■ GOAL OF THE EXERCISE ■
Could you report every line from the entries that includes the word "スペシャル"?

-=-=-=-=-

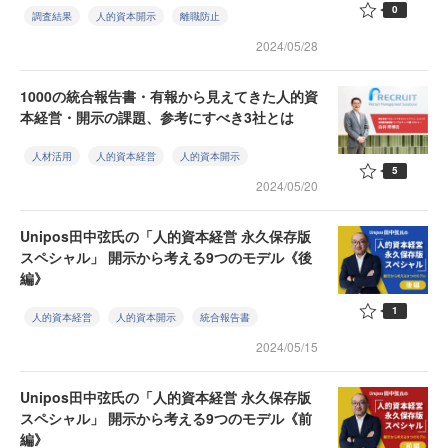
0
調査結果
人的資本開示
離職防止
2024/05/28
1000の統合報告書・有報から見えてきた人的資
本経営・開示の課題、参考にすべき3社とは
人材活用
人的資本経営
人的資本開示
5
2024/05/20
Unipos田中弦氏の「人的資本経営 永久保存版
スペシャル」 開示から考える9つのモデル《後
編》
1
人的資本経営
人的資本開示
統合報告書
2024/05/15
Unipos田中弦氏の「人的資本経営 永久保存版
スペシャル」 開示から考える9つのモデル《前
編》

-=-=-=-=-

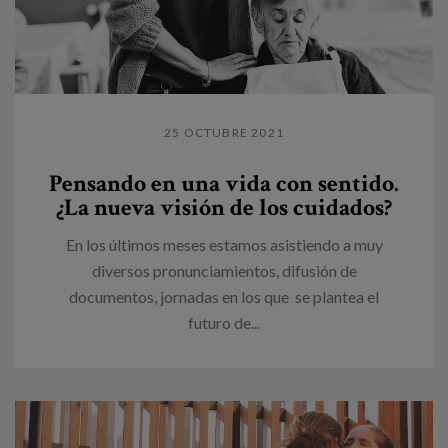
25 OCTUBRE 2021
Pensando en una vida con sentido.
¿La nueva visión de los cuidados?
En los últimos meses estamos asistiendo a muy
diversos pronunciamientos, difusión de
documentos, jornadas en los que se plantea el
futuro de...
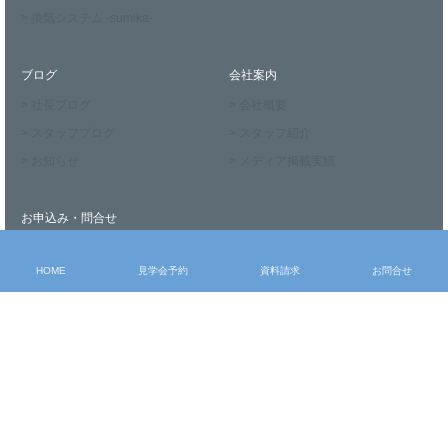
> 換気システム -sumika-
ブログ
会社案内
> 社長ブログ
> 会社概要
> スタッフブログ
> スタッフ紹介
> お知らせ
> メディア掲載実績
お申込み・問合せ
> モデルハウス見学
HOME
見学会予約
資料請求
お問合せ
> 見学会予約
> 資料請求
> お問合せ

-=-=-=-=-

■ RESPONSE BOX ■
スペシャル」 開示から考える9つのモデル《後
スペシャル」 開示から考える9つのモデル《前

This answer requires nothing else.